» Texte étudié
· · ·

CA Toulouse, 2e ch. sect. 1, 15 février 1999, n° 98-02425

TOULOUSE

Arrêt

Confirmation

PARTIES

Demandeur :

France Acheminement Exploitation (SA), France Acheminement (SARL)

Défendeur :

La Poste

COMPOSITION DE LA JURIDICTION

Président :

M. Foulon

Conseillers :

MM. Coleno, Charras

Avoués :

SCP Boyer Lescat Merle, SCP Nidecker Prieu

Avocats :

SCP Matheu Mariez Rivière-Sacaze, SCP Saint Sernin Lehmann.

TGI Toulouse, du 30 avr. 1998

30 avril 1998

Faits et procédure

La Poste, personne morale de droit public en charge notamment du service public du courrier sous la tutelle du ministre chargé des postes et télécommunication, est titulaire dans les diverses classes de son activité, depuis un dépôt effectué à l'origine par l'Etat français à I'INPI en date du 07.12.89, de la marque "La Poste" sous la forme d'un logotype constitué des mots "La Poste" suivis d'un oiseau stylisé, le tout de couleur bleu pantone 109 sur fond jaune pantone 286.

Estimant que la Sarl France Acheminement avait déposé le 27.03.92 une marque et en faisait un usage constituant une imitation illicite de la sienne, La Poste, autorisée à cette fin par Ordonnance du président du Tribunal de Grande Instance de Toulouse en date du 28.02.96, a fait procéder le 08.03.96 à une saisie-contrefaçon dans les locaux des Sarl France Acheminement et SA France Acheminement Exploitation à Toulouse, route de Saint-Simon.

Au vu des éléments du procès-verbal établi le 08.03.96, La Poste a, suivant acte d'huissier en date du 18.03.96, fait citer ces deux Sociétés devant le Tribunal de Grande Instance de Toulouse en contrefaçon et concurrence déloyale.

· · ·

» Entrées fournies
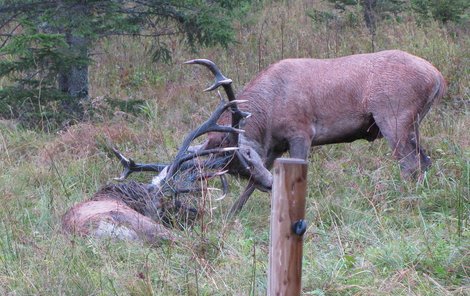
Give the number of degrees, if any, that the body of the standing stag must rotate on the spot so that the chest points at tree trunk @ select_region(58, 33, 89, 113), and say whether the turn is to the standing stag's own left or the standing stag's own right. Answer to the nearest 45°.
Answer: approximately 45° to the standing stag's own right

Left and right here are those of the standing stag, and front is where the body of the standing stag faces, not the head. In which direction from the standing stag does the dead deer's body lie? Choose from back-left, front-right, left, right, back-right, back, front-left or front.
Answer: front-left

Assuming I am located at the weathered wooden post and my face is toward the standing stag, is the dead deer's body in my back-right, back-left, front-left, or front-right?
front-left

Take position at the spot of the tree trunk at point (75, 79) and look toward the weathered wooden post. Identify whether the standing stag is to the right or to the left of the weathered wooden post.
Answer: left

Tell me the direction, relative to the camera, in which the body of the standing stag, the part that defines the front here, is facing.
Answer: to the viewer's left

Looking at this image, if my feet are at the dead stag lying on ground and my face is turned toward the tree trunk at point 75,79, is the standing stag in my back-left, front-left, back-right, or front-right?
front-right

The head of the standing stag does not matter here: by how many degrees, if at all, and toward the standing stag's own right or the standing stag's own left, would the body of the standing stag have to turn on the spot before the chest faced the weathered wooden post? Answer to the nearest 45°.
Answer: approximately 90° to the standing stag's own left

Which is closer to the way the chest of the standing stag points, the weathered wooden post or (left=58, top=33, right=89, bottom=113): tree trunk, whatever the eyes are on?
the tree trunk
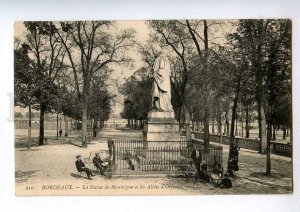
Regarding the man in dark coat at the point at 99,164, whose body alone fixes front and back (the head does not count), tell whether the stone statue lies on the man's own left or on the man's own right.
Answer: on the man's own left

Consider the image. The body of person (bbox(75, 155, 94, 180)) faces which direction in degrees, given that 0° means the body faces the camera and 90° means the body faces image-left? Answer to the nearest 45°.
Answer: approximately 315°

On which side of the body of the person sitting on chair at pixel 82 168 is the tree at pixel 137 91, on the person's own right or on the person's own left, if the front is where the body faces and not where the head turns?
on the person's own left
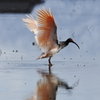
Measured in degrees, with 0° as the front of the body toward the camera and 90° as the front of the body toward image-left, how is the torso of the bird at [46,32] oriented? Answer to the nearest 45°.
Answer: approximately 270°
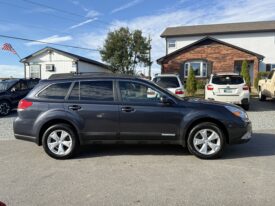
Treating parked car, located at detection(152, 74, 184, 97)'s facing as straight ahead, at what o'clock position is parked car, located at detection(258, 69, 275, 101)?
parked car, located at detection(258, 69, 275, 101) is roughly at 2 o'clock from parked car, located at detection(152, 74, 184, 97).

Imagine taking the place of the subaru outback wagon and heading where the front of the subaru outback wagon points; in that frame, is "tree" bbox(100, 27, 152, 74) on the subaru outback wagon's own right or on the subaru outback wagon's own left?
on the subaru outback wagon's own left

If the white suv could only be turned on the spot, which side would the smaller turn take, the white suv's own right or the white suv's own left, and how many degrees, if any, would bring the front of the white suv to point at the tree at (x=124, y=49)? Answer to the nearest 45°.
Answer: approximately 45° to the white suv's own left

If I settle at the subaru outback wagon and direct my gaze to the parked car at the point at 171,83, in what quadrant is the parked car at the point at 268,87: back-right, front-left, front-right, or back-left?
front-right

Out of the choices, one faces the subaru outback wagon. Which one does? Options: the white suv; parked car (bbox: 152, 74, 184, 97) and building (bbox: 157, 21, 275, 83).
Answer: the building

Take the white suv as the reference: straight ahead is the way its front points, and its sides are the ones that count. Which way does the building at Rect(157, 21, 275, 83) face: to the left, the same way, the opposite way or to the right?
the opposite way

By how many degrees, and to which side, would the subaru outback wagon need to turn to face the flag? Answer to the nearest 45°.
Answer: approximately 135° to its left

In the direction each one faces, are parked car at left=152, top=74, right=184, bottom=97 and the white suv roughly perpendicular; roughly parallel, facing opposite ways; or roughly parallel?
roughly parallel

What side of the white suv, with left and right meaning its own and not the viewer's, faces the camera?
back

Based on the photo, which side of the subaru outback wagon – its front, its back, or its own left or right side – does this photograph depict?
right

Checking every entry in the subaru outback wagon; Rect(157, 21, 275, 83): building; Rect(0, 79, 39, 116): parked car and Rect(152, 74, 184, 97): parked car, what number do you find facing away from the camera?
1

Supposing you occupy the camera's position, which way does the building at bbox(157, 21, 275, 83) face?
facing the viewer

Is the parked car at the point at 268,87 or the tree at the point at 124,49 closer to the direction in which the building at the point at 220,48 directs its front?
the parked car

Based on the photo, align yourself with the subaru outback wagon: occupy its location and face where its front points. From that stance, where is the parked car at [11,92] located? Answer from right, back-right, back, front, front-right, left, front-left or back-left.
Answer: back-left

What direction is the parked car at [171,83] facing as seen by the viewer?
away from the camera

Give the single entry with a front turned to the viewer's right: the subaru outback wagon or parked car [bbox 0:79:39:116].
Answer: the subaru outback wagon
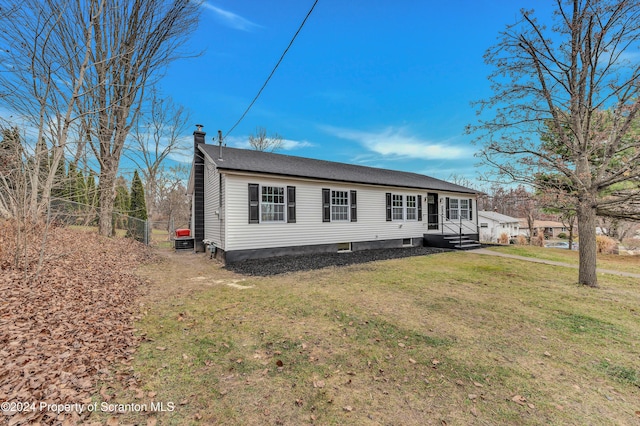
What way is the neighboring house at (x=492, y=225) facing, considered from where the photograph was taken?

· · ·

» Consigne A
Dressez la liste de toutes les lignes des entrées où figure la chaîne « closer », en respectant les majuscules et les minuscules.
» Consigne B
Reprenez l'arrêt sur le litige entre La Poste et France Acheminement après sa dernière phrase et poursuivez-le.

» Zone de réponse A
Which is closer to the way the chest of the standing stag points, the weathered wooden post or (left=58, top=33, right=89, bottom=113): tree trunk, whatever the eyes are on?
Is the parked car at the point at 268,87 or the tree at the point at 124,49 closer to the direction in which the building at the point at 220,48 directs its front?

» Zone de réponse B
Par le jugement déféré en date du 30.04.98 assorti de l'exécution provisoire, le Tribunal, faisant droit aux demandes en leur principe, a annulé la marque arguée de contrefaçon, fait défense aux Sociétés France Acheminement d'en faire usage sous astreinte, ordonné la destruction de tous articles ou documents portant celle-ci et alloué à La Poste les sommes de 100.000 Francs à titre de dommages-intérêts en réparation des actes de contrefaçon et autant en réparation des actes de concurrence déloyale.

La Poste a déposé des conclusions le 30.11.98, après l'ordonnance de clôture du 16.11.98 dont elle demande la révocation, sauf pour la Cour a déclarer irrecevables les conclusions signifiées le 12.11.98 par les appelantes ainsi que les pièces communiquées à la même date.

Demandes des parties

Prétentions des Sarl France Acheminement et SA France Acheminement Exploitation

Les sociétés France Acheminement et France Acheminement Exploitation concluent à la réformation du jugement déféré et au rejet de l'ensemble des prétentions de La Poste. Elles réclament une indemnité de 30.000 Francs sur le fondement des dispositions de l'article 700 du Nouveau Code de Procédure Civile.

Elles soutiennent:

- que la marque n'est pas imitante et qu'il n'existe aucun risque de confusion, l'impression visuelle étant totalement différente, ce sur quoi les premiers juges ne se sont pas expliqués:

- les mots France et Acheminement, qui n'ont aucun point commun avec La Poste, étant rédigés à l'aide de polices de caractères totalement différentes, les couleurs utilisées étant différentes et l'oiseau stylisé de même;

- l'oiseau de la marque litigieuse est stylisé par un graphisme arrondi qui n'a aucun rapport avec celui de La Poste, sa forme est totalement différente, il est à l'envol;

- c'est de façon artificielle qu'il est soutenu que le pointillé en quart de cercle évoquerait la forme de l'oblitération d'un timbre ou la dentelure de celui-ci;

- aucune explication n'est donnée pour justifier que l'emploi du mot "France" serait trompeur alors qu'il indique seulement que l'entreprise couvre un réseau de franchise s'étendant sur l'ensemble du territoire national;

- qu'il est inexact de prétendre, et en réalité sur la seule base des éléments de la contrefaçon, qu'elles rechercheraient délibérément la confusion entre le service qu'elles offrent et celui rendu par La Poste;

- qu'il est inexact de soutenir qu'elles auraient déjà été condamnées pour des faits de même nature;

- que le préjudice allégué ne fait l'objet d'aucun commencement de preuve.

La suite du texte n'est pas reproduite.